Recorded information:
--------------------------------

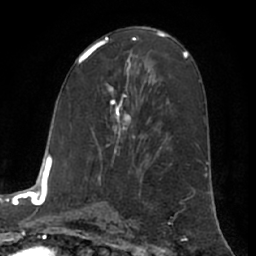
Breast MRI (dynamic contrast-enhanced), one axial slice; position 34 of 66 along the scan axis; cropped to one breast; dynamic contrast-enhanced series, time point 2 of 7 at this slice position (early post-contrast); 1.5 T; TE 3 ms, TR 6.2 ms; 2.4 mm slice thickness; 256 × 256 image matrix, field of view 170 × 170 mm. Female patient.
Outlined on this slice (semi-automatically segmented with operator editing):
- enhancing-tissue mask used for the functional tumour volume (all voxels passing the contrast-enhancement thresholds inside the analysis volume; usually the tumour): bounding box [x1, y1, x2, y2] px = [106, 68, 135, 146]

--------------------------------

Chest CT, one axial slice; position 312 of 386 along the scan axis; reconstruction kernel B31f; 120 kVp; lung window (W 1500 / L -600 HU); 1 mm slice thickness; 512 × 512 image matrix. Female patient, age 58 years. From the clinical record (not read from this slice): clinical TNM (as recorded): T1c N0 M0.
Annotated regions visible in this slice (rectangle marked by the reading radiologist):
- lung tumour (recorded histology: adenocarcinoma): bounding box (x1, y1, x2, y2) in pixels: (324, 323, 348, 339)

--------------------------------

Required action: Which lines of the data include "this"? Copy each of them.

Task response:
Breast MRI (dynamic contrast-enhanced), one axial slice; position 34 of 66 along the scan axis; cropped to one breast; dynamic contrast-enhanced series, time point 2 of 7 at this slice position (early post-contrast); 1.5 T; TE 3 ms, TR 6.2 ms; 2.4 mm slice thickness; 256 × 256 image matrix, field of view 170 × 170 mm. Female patient.
Outlined on this slice (semi-automatically segmented with operator editing):
Chest CT, one axial slice; position 312 of 386 along the scan axis; reconstruction kernel B31f; 120 kVp; lung window (W 1500 / L -600 HU); 1 mm slice thickness; 512 × 512 image matrix. Female patient, age 58 years. From the clinical record (not read from this slice): clinical TNM (as recorded): T1c N0 M0.
Annotated regions visible in this slice (rectangle marked by the reading radiologist):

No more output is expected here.